The friends were also seeking to create a space where women from diverse backgrounds (professional or otherwise) could come together and find common ground. “This was before the #MeToo movement and the global protests in support of Black Lives Matter,” says Baños, a creative strategist for brands including WeWork and the F1 team Alfa Romeo. “We wanted to come together to share ideas and sow connections, not oppositions.”
From that very first dinner, Muses of Now was then born. Since then, Johansson and Baños have organised dinners, creative workshops, roundtable discussions, and even weekend escapes in Berlin, Paris, Mallorca, and Barcelona, with Copenhagen and New York on the horizon. Each gathering features a cast of local artists, while the remaining seats are reserved for members of the public on a first come, first served basis, with tickets sometimes going in just a few hours.
A recent dinner in Berlin brought together 34 artists including interior designer Nazara Lázaro, DJ Jaxx Tms, and painter Charlotte Klobassa, plus inventive dishes by chef Julia Heifer of Berlin hotspot Gaia Feed. Baños notes it’s not unusual for dinners to go until 2 a.m., with discussions about craft and the creative process devolving into impromptu movement sessions, artistic demonstrations, and, of course, a late-night exchange of phone numbers. “The dinners are like live experiments,” she says.
Thanks to Muses of Now, Johansson, who has lived in Spain on and off for over a decade, never feels far from home. She recalls Swedish entrepreneur Lina Kjellvertz of Dusty Deco, an online vintage furniture shop, attending one of their Mallorca gatherings, and artists Yasmin Bawa and Margaret Flatley chatting about their time spent working for Acne Studios in Stockholm, at their dinner in Berlin. She draws a parallel between Muses of Now and the progg movement of the ’60s and ’70s that influenced her parents and shaped her upbringing.
“Progg advocated for peace, openness, and tolerance,” says Johansson. “My parents taught me these values from a young age.”
For those who can’t make the IRL events, Muses of Now also offers online workshops designed to boost creativity and spark collaboration, like a genre-blurring conversation about astrology, identity, and queerness by astrologer Madeleine Botet de Lacaze. And on their Instagram page, followers can tune in as collaborators like cheese activist Clara Diez identify the women who have inspired them as part of the Muses of Now Invites series.
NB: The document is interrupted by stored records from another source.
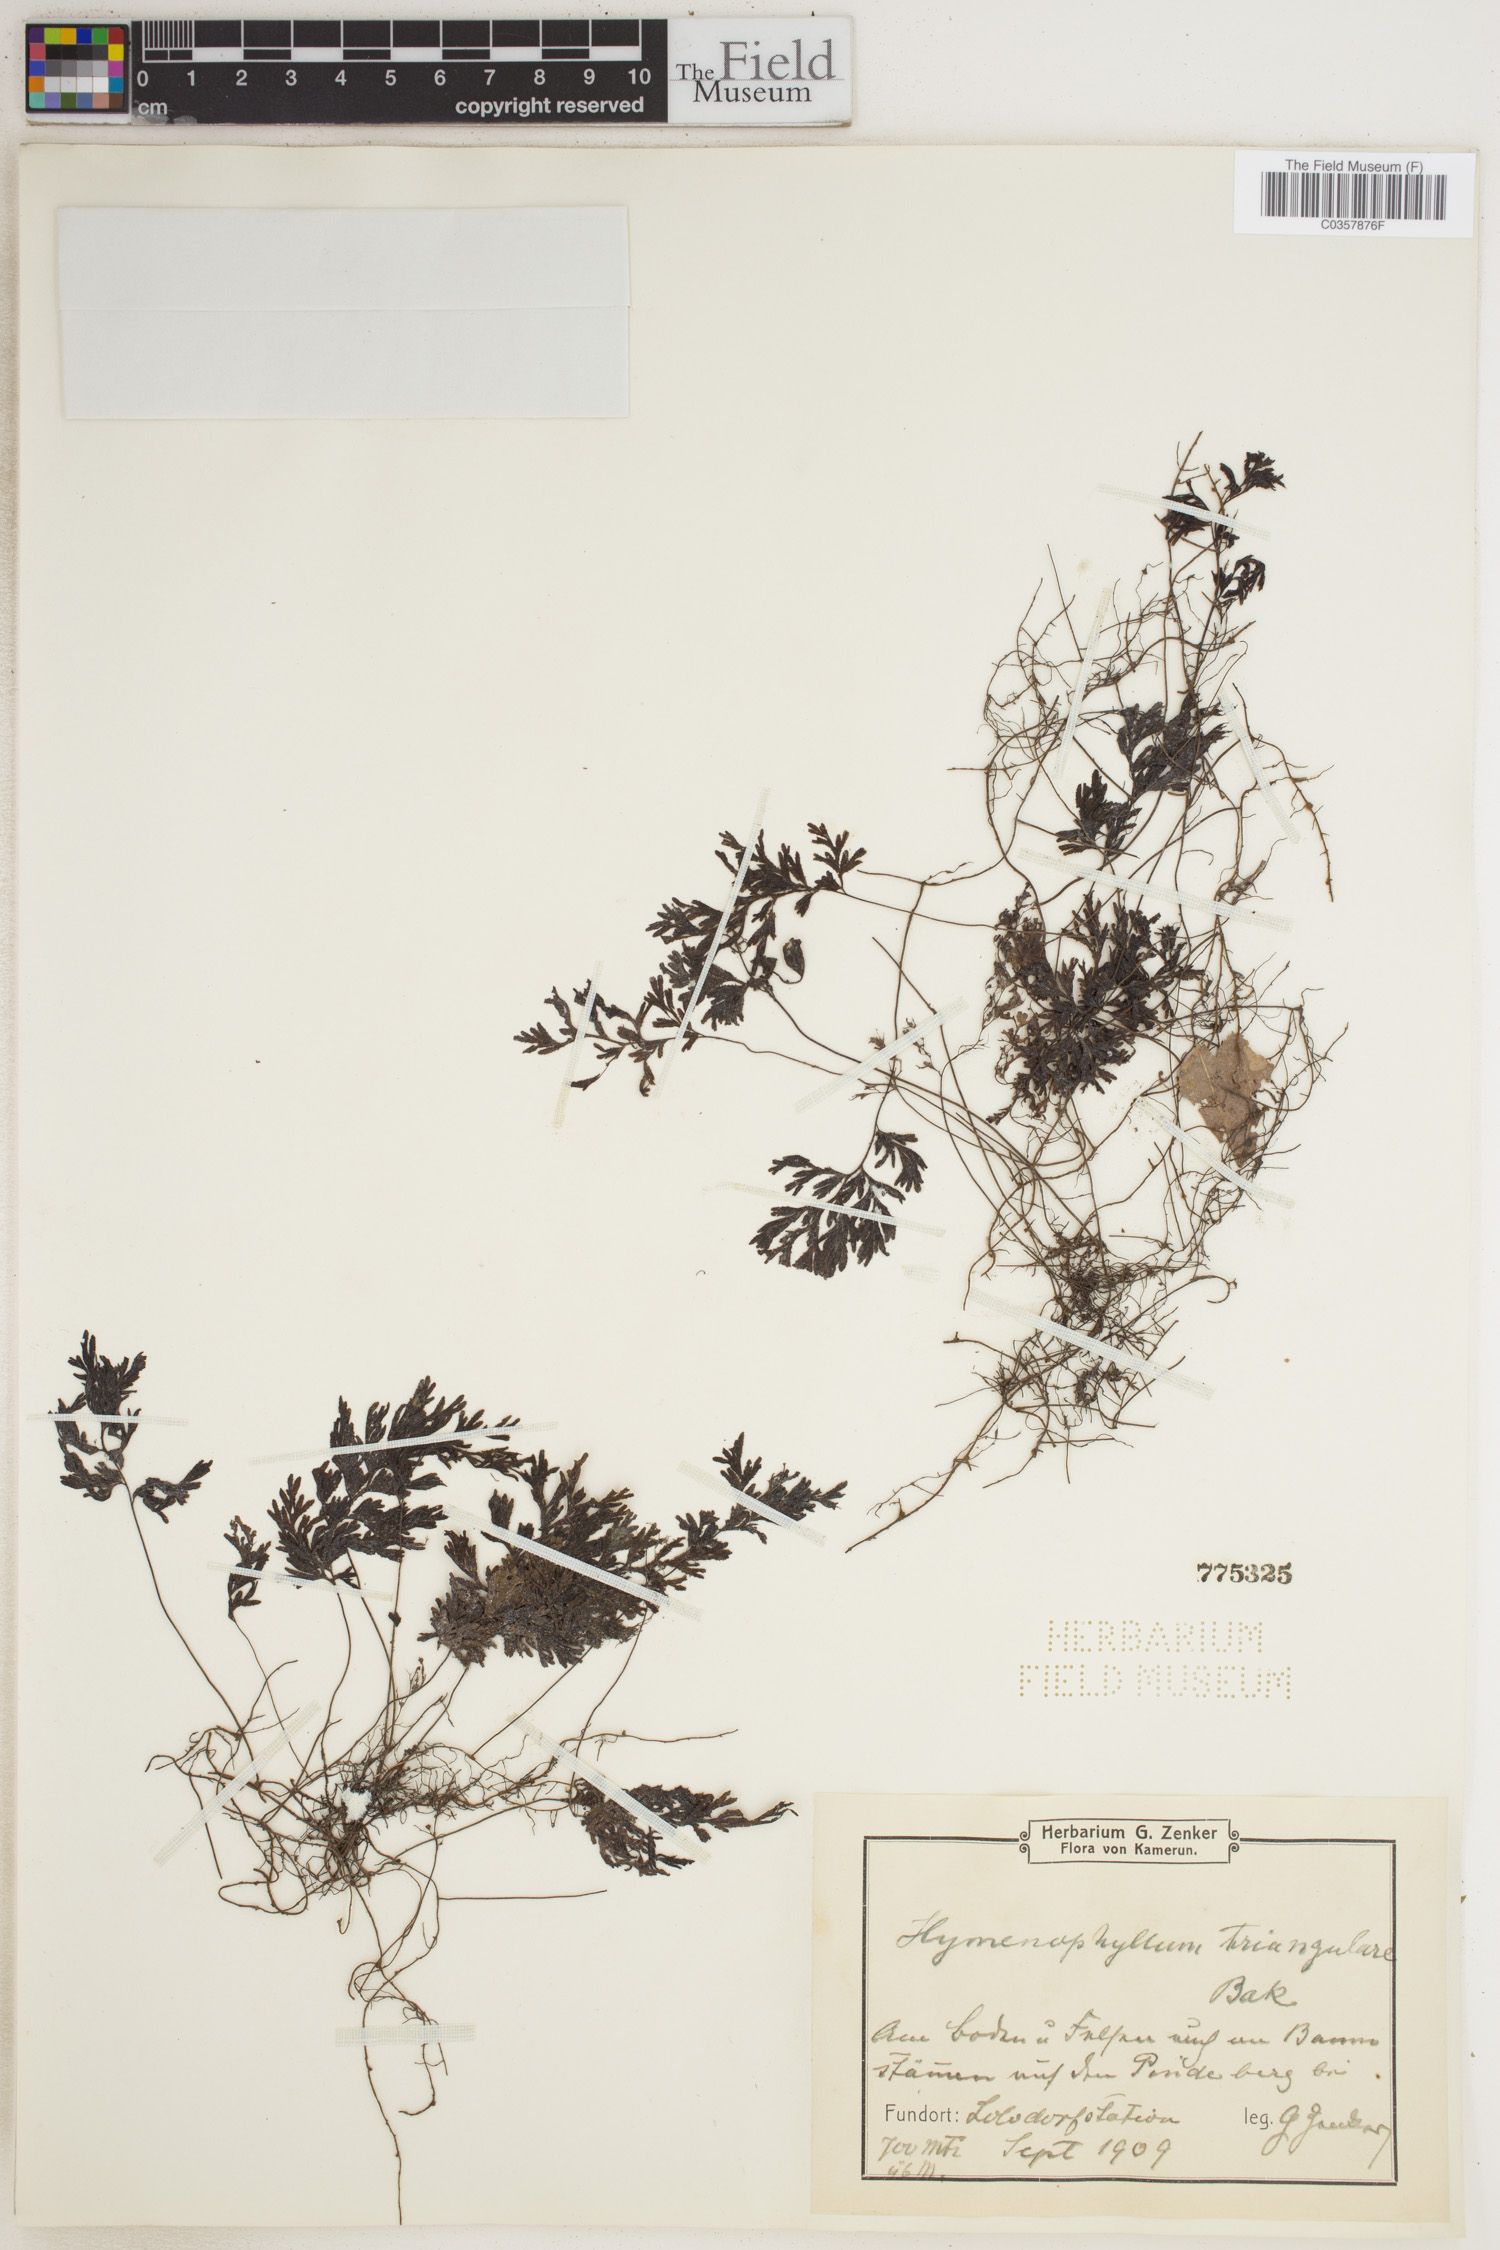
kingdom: Plantae
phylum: Tracheophyta
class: Polypodiopsida
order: Hymenophyllales
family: Hymenophyllaceae
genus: Hymenophyllum
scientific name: Hymenophyllum triangulare
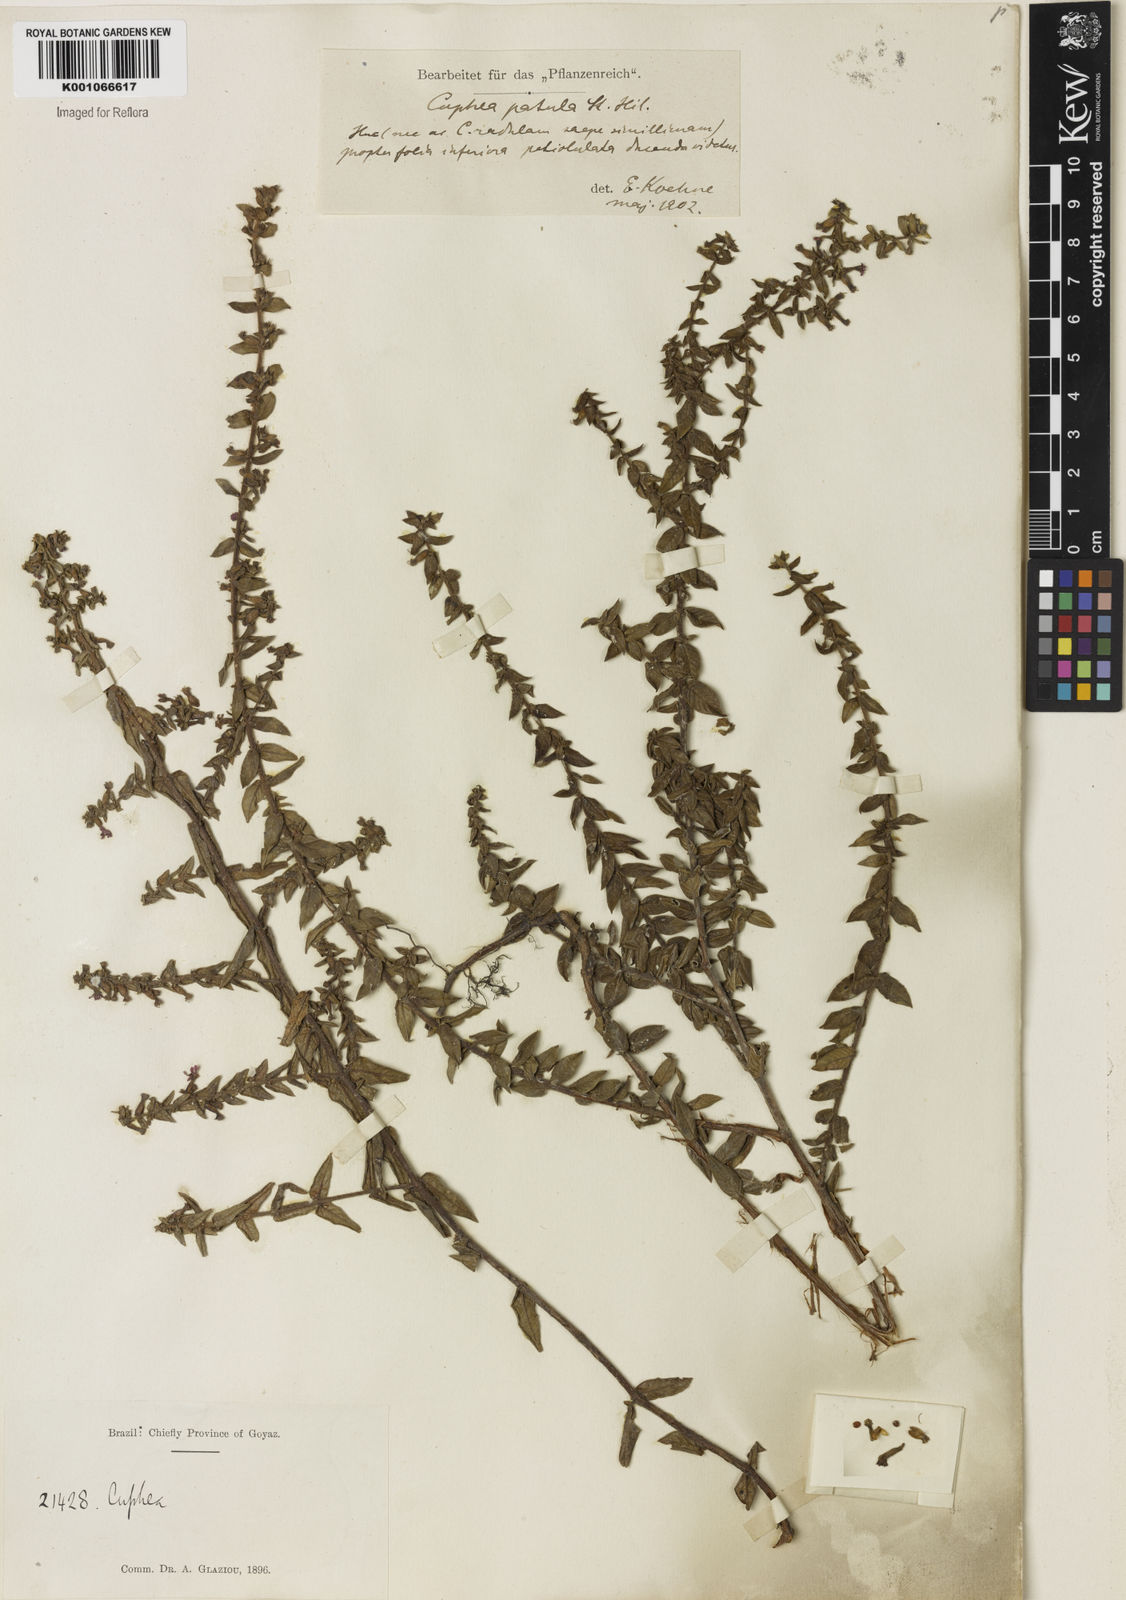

And in March, for Women’s History Month 2023, Johannson and Baños will launch their new podcast, too, with creative director Anouk Jans as their very first guest.
For Johansson, this year will also mark a return to a slower, more sustainable way of working: she and her family just moved to Mallorca, a place she feels offers the same conscious, back-to-nature lifestyle as her homeland.
“Sweden has always been present and dear to me,” she says from her new home in the north of the island. “In Mallorca, I hope to reconnect with my Scandinavian soul, but with a warm, Mediterranean twist.”